To do — Write out the text of every entry below word for word, leaving the pictures out of your answer.

Exercise data —
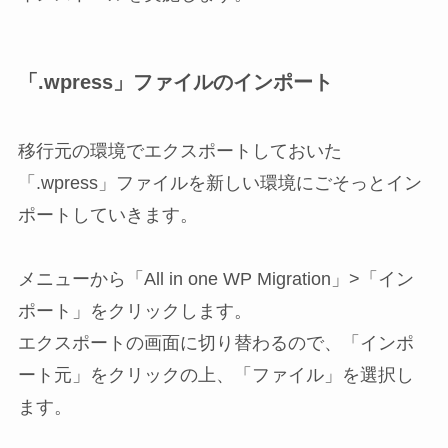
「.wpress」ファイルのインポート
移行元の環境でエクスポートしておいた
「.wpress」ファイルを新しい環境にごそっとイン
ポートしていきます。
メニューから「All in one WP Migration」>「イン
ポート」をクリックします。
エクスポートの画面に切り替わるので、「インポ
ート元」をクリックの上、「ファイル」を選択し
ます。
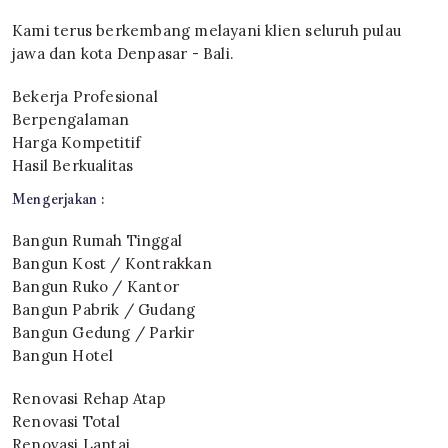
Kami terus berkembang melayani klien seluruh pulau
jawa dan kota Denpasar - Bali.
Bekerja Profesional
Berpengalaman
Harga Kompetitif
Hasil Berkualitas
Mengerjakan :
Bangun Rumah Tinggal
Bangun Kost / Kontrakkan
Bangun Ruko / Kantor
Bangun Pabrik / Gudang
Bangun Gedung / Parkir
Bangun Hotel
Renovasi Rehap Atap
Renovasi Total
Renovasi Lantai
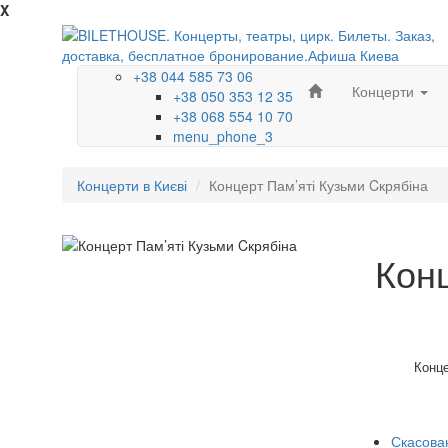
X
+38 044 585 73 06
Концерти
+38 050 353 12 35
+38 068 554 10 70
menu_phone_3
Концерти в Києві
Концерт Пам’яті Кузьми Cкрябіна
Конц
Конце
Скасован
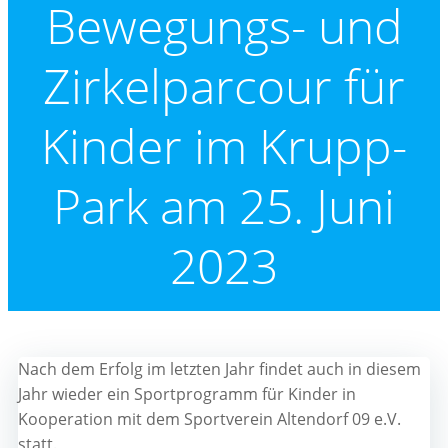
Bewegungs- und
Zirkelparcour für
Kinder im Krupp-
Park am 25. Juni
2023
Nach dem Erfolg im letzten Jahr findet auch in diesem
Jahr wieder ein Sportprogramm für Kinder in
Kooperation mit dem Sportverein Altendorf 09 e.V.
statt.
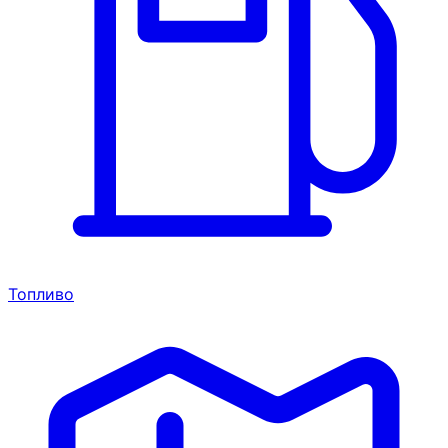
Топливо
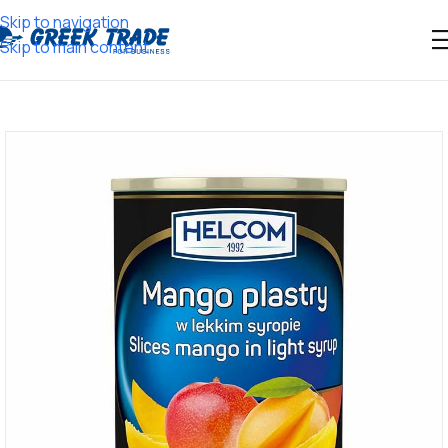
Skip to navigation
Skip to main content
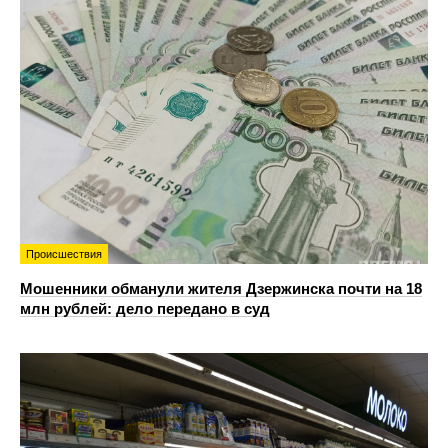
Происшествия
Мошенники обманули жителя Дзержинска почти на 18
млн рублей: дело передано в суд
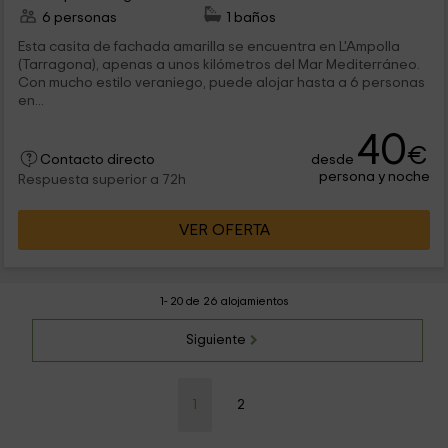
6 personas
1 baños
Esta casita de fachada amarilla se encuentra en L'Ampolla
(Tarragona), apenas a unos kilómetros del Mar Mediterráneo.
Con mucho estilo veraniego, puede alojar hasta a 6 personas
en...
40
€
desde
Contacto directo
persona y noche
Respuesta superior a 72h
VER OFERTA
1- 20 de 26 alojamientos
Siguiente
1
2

Answer section —
「.wpress」ファイルのインポート
移行元の環境でエクスポートしておいた
「.wpress」ファイルを新しい環境にごそっとイン
ポートしていきます。
メニューから「All in one WP Migration」>「イン
ポート」をクリックします。
エクスポートの画面に切り替わるので、「インポ
ート元」をクリックの上、「ファイル」を選択し
ます。
Kami terus berkembang melayani klien seluruh pulau
jawa dan kota Denpasar - Bali.
Bekerja Profesional
Berpengalaman
Harga Kompetitif
Hasil Berkualitas
Mengerjakan :
Bangun Rumah Tinggal
Bangun Kost / Kontrakkan
Bangun Ruko / Kantor
Bangun Pabrik / Gudang
Bangun Gedung / Parkir
Bangun Hotel
Renovasi Rehap Atap
Renovasi Total
Renovasi Lantai
X
+38 044 585 73 06
Концерти
+38 050 353 12 35
+38 068 554 10 70
menu_phone_3
Концерти в Києві
Концерт Пам’яті Кузьми Cкрябіна
Конц
Конце
Скасован
Bewegungs- und
Zirkelparcour für
Kinder im Krupp-
Park am 25. Juni
2023
Nach dem Erfolg im letzten Jahr findet auch in diesem
Jahr wieder ein Sportprogramm für Kinder in
Kooperation mit dem Sportverein Altendorf 09 e.V.
statt.
Топливо
Skip to navigation
Skip to main content
Происшествия
Мошенники обманули жителя Дзержинска почти на 18
млн рублей: дело передано в суд
6 personas
1 baños
Esta casita de fachada amarilla se encuentra en L'Ampolla
(Tarragona), apenas a unos kilómetros del Mar Mediterráneo.
Con mucho estilo veraniego, puede alojar hasta a 6 personas
en...
40
€
desde
Contacto directo
persona y noche
Respuesta superior a 72h
VER OFERTA
1- 20 de 26 alojamientos
Siguiente
1
2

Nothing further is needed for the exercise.